YOUR GOAL —
Could you output each line below exactly as it appears, excluding any pictures?

AVAILABLE DATA —
----------
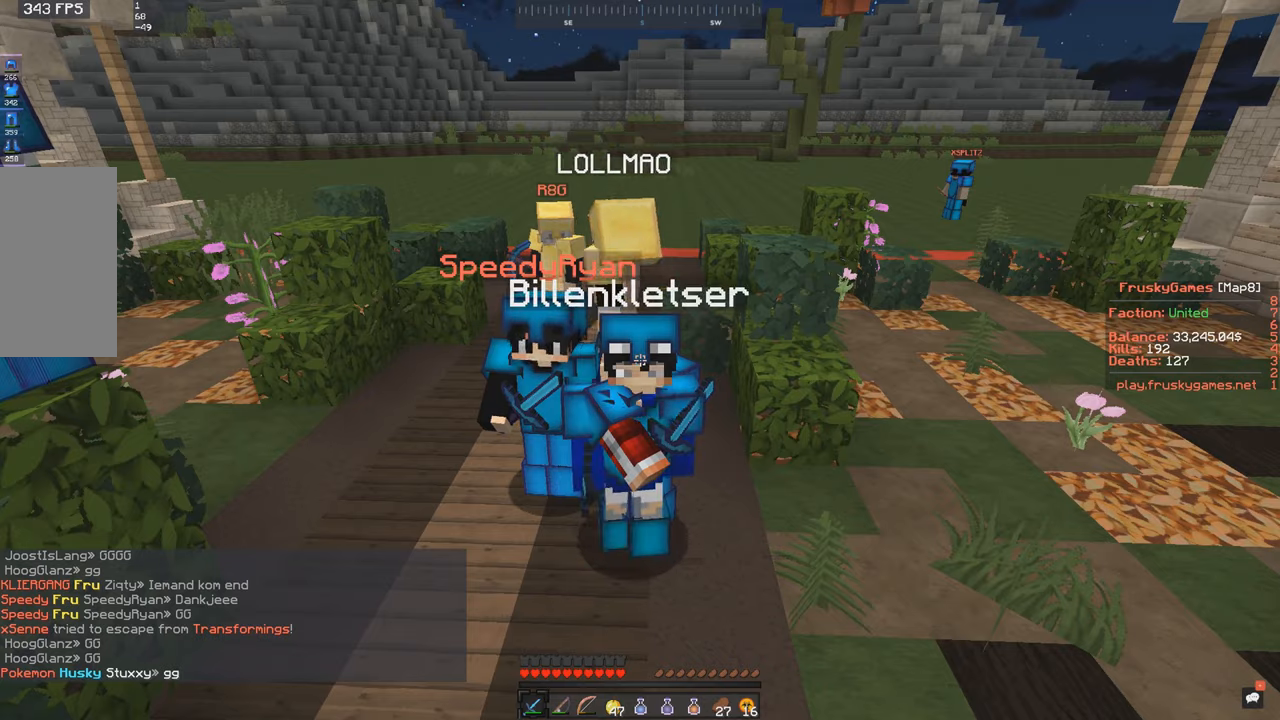
{"keys": ["s"], "mouse": [], "events": [[484, "s", "down"]]}
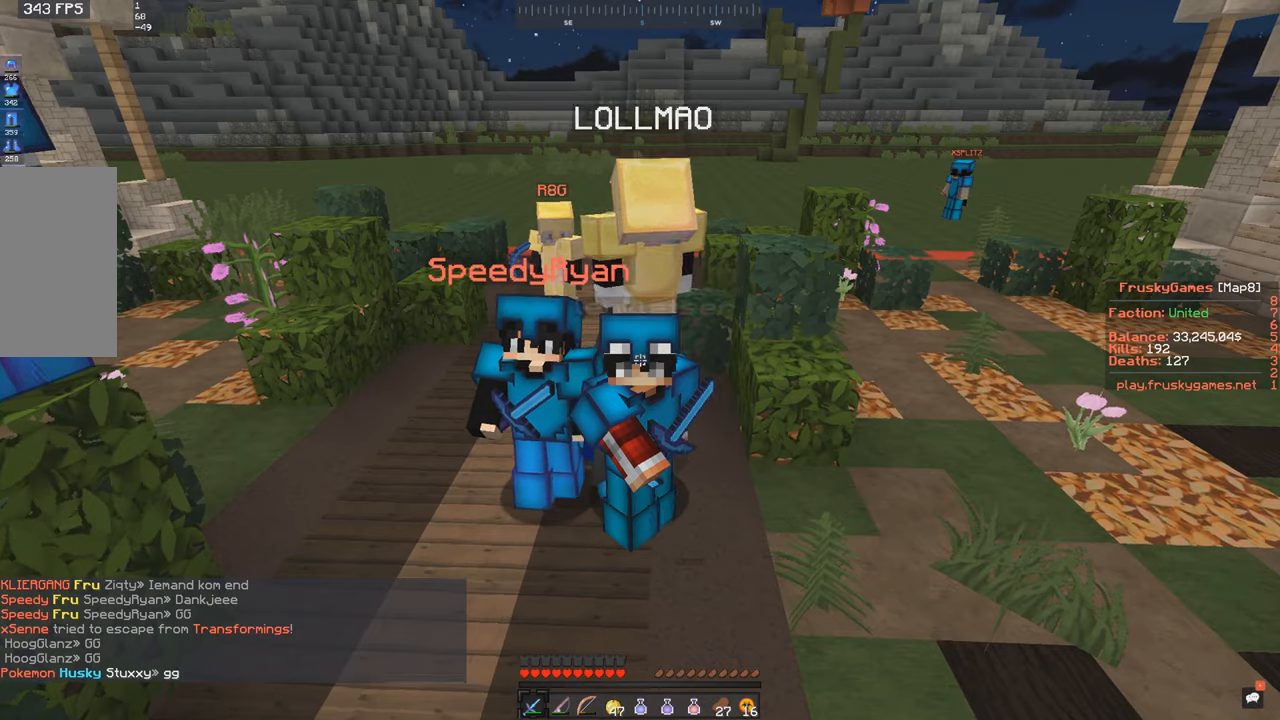
{"keys": ["s"], "mouse": [], "events": []}
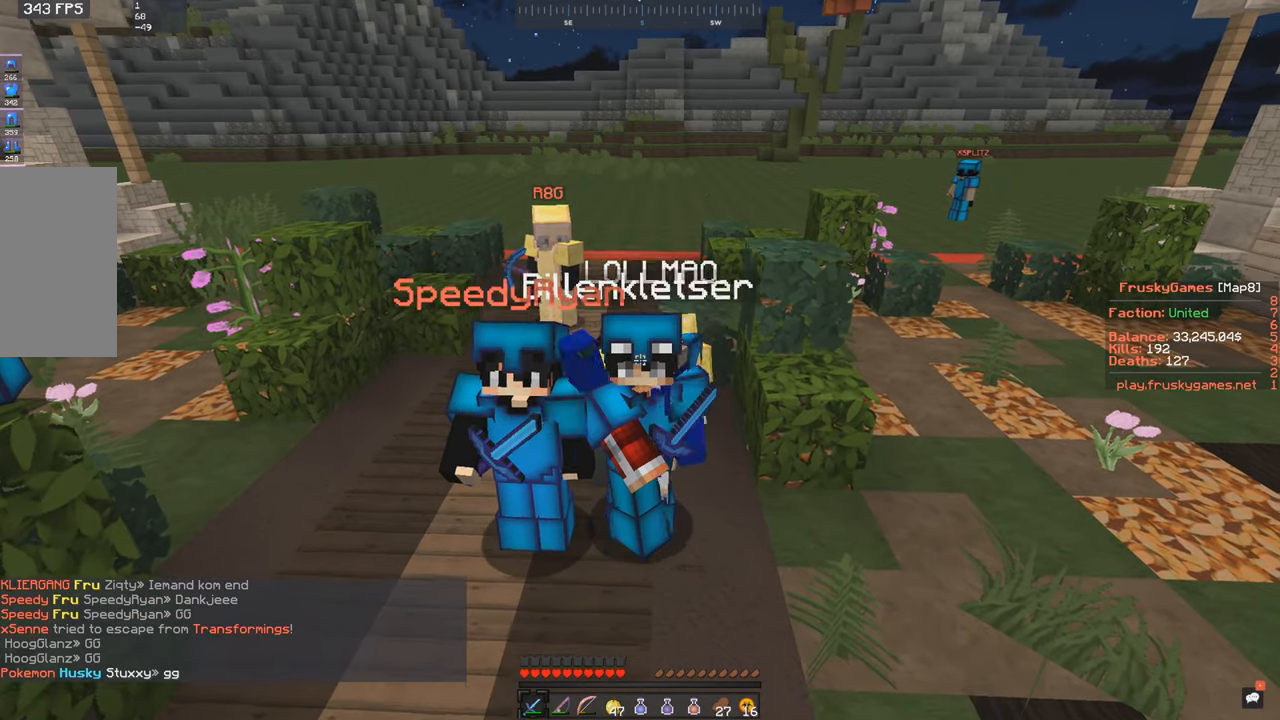
{"keys": ["w"], "mouse": [], "events": [[100, "s", "up"], [100, "w", "down"]]}
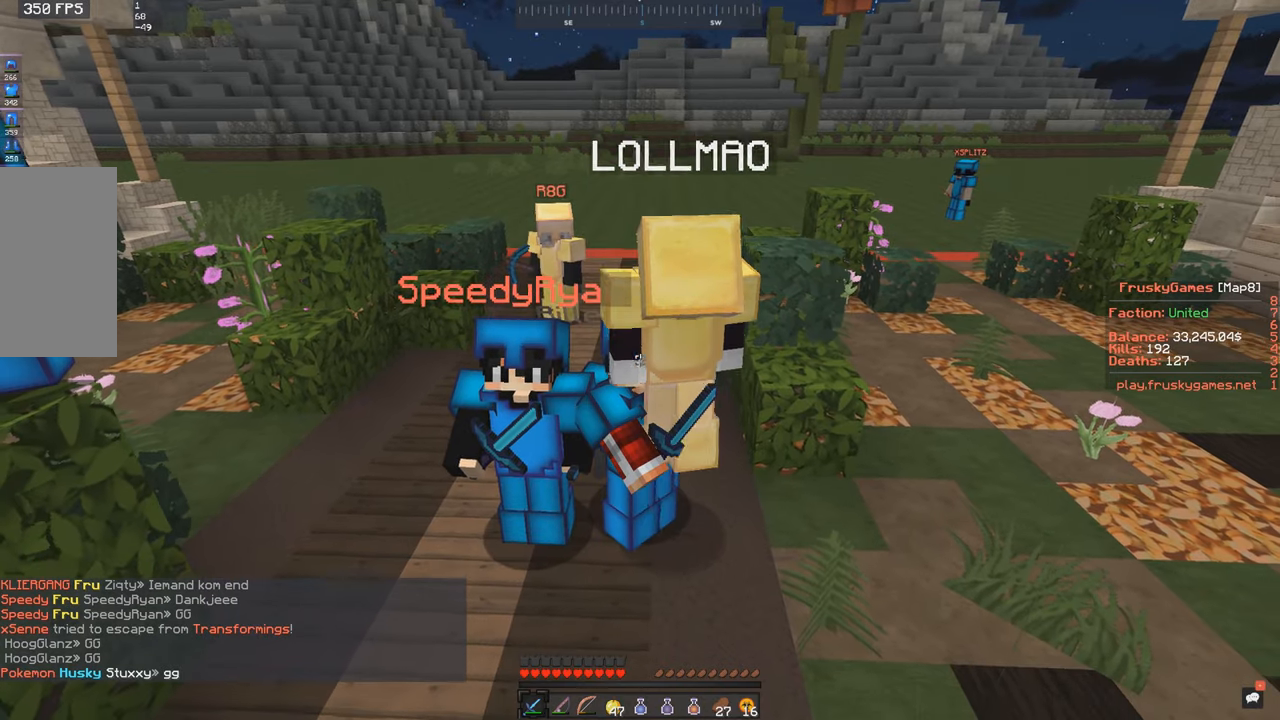
{"keys": ["d", "w"], "mouse": [], "events": [[50, "w", "up"], [300, "w", "down"], [500, "d", "down"]]}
----------
YOUR RESPONSE —
{"keys": ["s"], "mouse": [], "events": [[484, "s", "down"]]}
{"keys": ["s"], "mouse": [], "events": []}
{"keys": ["w"], "mouse": [], "events": [[100, "s", "up"], [100, "w", "down"]]}
{"keys": ["d", "w"], "mouse": [], "events": [[50, "w", "up"], [300, "w", "down"], [500, "d", "down"]]}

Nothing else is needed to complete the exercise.